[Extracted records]
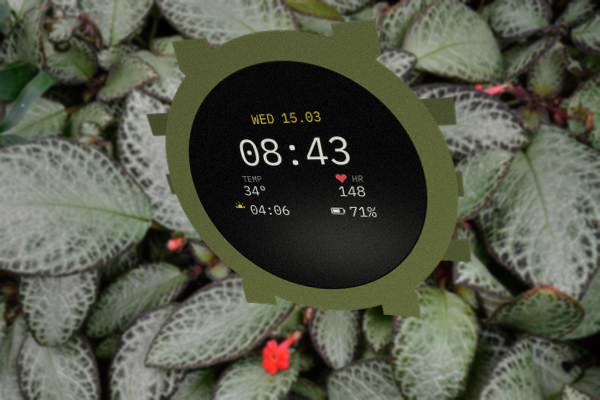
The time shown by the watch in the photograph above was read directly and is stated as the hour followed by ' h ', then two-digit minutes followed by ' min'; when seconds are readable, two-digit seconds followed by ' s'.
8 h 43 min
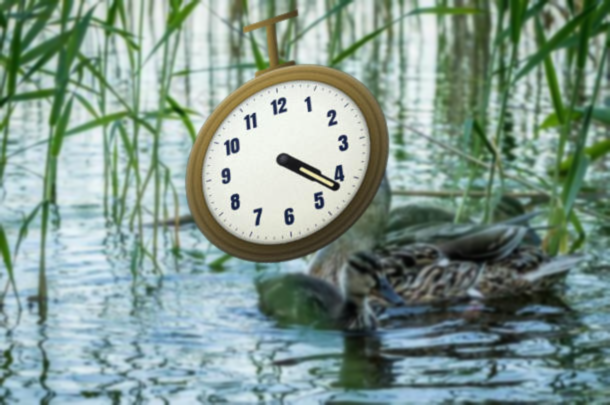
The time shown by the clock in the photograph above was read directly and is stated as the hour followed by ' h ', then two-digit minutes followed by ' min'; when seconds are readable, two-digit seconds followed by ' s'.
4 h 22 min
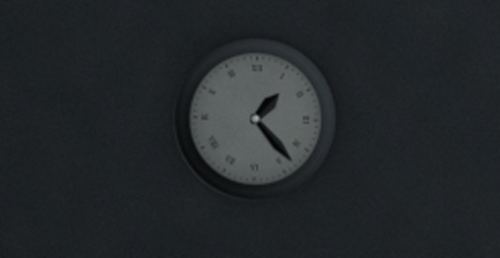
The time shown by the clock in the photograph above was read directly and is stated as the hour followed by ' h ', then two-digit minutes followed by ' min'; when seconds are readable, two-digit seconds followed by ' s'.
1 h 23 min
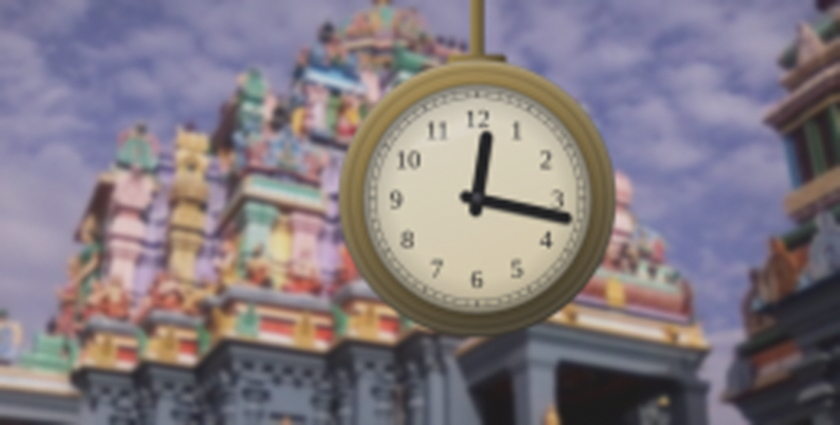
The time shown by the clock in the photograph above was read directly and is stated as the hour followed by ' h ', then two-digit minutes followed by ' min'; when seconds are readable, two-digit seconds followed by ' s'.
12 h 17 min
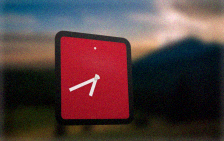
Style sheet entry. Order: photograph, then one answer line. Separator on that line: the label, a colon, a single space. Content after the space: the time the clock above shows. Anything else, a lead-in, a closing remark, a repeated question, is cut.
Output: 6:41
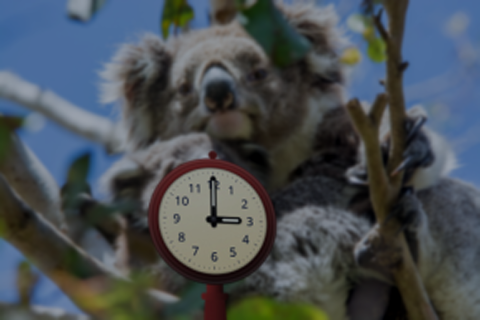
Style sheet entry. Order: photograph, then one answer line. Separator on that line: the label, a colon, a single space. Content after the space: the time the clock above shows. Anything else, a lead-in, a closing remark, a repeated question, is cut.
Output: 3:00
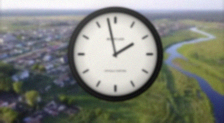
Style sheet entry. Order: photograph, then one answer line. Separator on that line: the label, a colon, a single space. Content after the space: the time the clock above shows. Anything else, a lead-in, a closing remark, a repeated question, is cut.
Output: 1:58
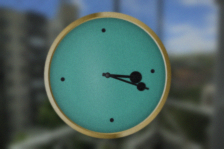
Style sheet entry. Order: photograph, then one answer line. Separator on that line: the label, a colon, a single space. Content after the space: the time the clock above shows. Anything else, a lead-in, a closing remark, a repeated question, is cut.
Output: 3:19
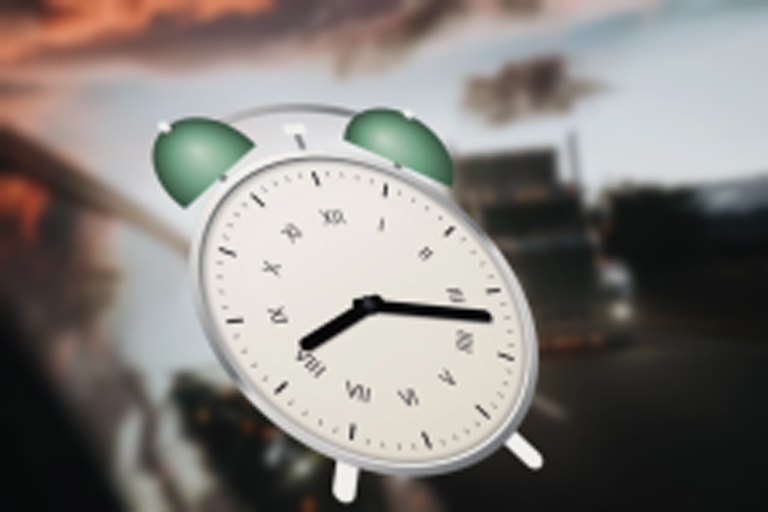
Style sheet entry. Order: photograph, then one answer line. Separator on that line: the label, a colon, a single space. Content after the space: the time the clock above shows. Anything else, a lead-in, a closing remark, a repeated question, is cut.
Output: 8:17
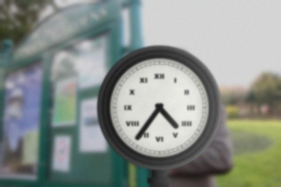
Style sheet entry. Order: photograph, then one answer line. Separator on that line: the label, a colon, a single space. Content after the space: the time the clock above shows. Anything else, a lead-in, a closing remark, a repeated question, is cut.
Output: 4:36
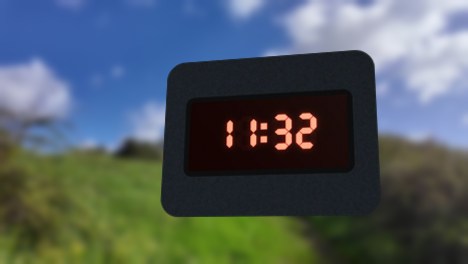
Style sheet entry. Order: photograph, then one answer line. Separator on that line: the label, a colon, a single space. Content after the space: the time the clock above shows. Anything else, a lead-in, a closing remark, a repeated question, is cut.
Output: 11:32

__Exercise requirements__
Write out every line of text from all the items above as a JSON list of strings, one string per line, with blank lines skipped and the pictures left out.

__Exercise response__
[
  "The time shown by the watch in the photograph above was read directly and is stated as the hour followed by ' h ', then two-digit minutes followed by ' min'; when seconds are readable, two-digit seconds followed by ' s'.",
  "8 h 43 min",
  "The time shown by the clock in the photograph above was read directly and is stated as the hour followed by ' h ', then two-digit minutes followed by ' min'; when seconds are readable, two-digit seconds followed by ' s'.",
  "4 h 22 min",
  "The time shown by the clock in the photograph above was read directly and is stated as the hour followed by ' h ', then two-digit minutes followed by ' min'; when seconds are readable, two-digit seconds followed by ' s'.",
  "1 h 23 min",
  "The time shown by the clock in the photograph above was read directly and is stated as the hour followed by ' h ', then two-digit minutes followed by ' min'; when seconds are readable, two-digit seconds followed by ' s'.",
  "12 h 17 min",
  "Style sheet entry. Order: photograph, then one answer line. Separator on that line: the label, a colon, a single space. Content after the space: the time the clock above shows. Anything else, a lead-in, a closing remark, a repeated question, is cut.",
  "Output: 6:41",
  "Style sheet entry. Order: photograph, then one answer line. Separator on that line: the label, a colon, a single space. Content after the space: the time the clock above shows. Anything else, a lead-in, a closing remark, a repeated question, is cut.",
  "Output: 3:00",
  "Style sheet entry. Order: photograph, then one answer line. Separator on that line: the label, a colon, a single space. Content after the space: the time the clock above shows. Anything else, a lead-in, a closing remark, a repeated question, is cut.",
  "Output: 1:58",
  "Style sheet entry. Order: photograph, then one answer line. Separator on that line: the label, a colon, a single space. Content after the space: the time the clock above shows. Anything else, a lead-in, a closing remark, a repeated question, is cut.",
  "Output: 3:19",
  "Style sheet entry. Order: photograph, then one answer line. Separator on that line: the label, a colon, a single space. Content after the space: the time the clock above shows. Anything else, a lead-in, a closing remark, a repeated question, is cut.",
  "Output: 8:17",
  "Style sheet entry. Order: photograph, then one answer line. Separator on that line: the label, a colon, a single space. Content after the space: the time the clock above shows. Anything else, a lead-in, a closing remark, a repeated question, is cut.",
  "Output: 4:36",
  "Style sheet entry. Order: photograph, then one answer line. Separator on that line: the label, a colon, a single space. Content after the space: the time the clock above shows. Anything else, a lead-in, a closing remark, a repeated question, is cut.",
  "Output: 11:32"
]